Written task: Using the records that follow, reproduce exactly the lines starting at the line containing "PRETPLATITE SE" and ending at the line containing "el certificado de e.firma o de un". Include both end lines and no pictures.

Extracted page text data
• • • • • • •
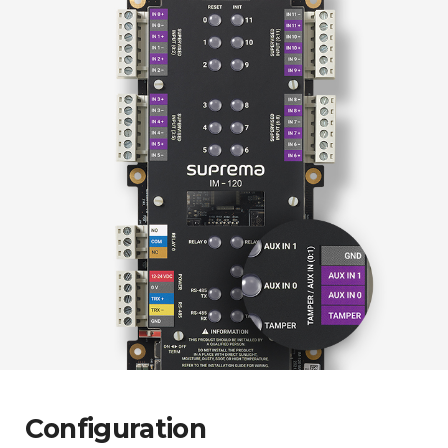
Configuration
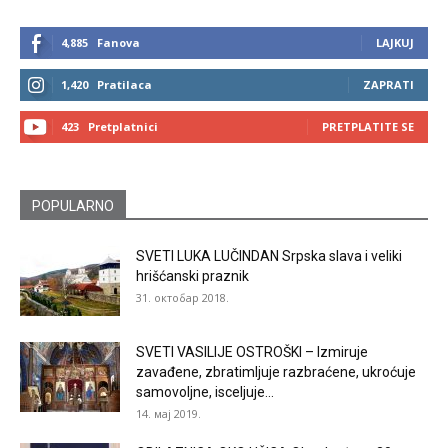
4,885
Fanova
LAJKUJ
1,420
Pratilaca
ZAPRATI
423
Pretplatnici
PRETPLATITE SE
POPULARNO
SVETI LUKA LUČINDAN Srpska slava i veliki
hrišćanski praznik
31. октобар 2018.
SVETI VASILIJE OSTROŠKI – Izmiruje
zavađene, zbratimljuje razbraćene, ukroćuje
samovoljne, isceljuje...
14. мај 2019.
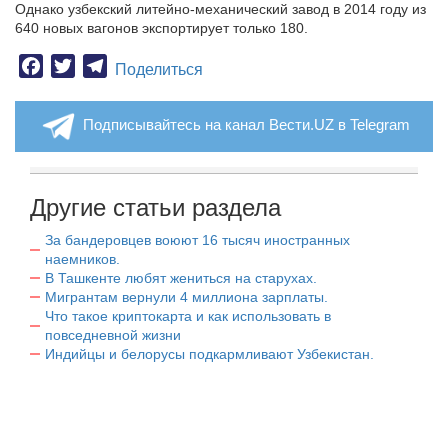
Однако узбекский литейно-механический завод в 2014 году из
640 новых вагонов экспортирует только 180.
Facebook
Twitter
Telegram
Поделиться
Подписывайтесь на канал Вести.UZ в Telegram
Другие статьи раздела
За бандеровцев воюют 16 тысяч иностранных
наемников.
В Ташкенте любят жениться на старухах.
Мигрантам вернули 4 миллиона зарплаты.
Что такое криптокарта и как использовать в
повседневной жизни
Индийцы и белорусы подкармливают Узбекистан.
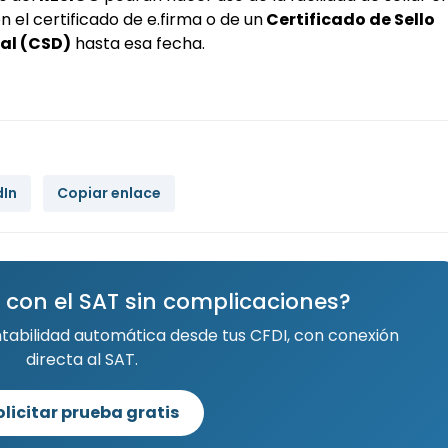
 el certificado de e.firma o de un
Certificado de Sello
tal (CSD)
hasta esa fecha.
dIn
Copiar enlace
 con el SAT sin complicaciones?
ntabilidad automática desde tus CFDI, con conexión
directa al SAT.
olicitar prueba gratis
• • • • • • •
The completed task:
PRETPLATITE SE
POPULARNO
SVETI LUKA LUČINDAN Srpska slava i veliki
hrišćanski praznik
31. октобар 2018.
SVETI VASILIJE OSTROŠKI – Izmiruje
zavađene, zbratimljuje razbraćene, ukroćuje
samovoljne, isceljuje...
14. мај 2019.
Однако узбекский литейно-механический завод в 2014 году из
640 новых вагонов экспортирует только 180.
Facebook
Twitter
Telegram
Поделиться
Подписывайтесь на канал Вести.UZ в Telegram
Другие статьи раздела
За бандеровцев воюют 16 тысяч иностранных
наемников.
В Ташкенте любят жениться на старухах.
Мигрантам вернули 4 миллиона зарплаты.
Что такое криптокарта и как использовать в
повседневной жизни
Индийцы и белорусы подкармливают Узбекистан.
 el certificado de e.firma o de un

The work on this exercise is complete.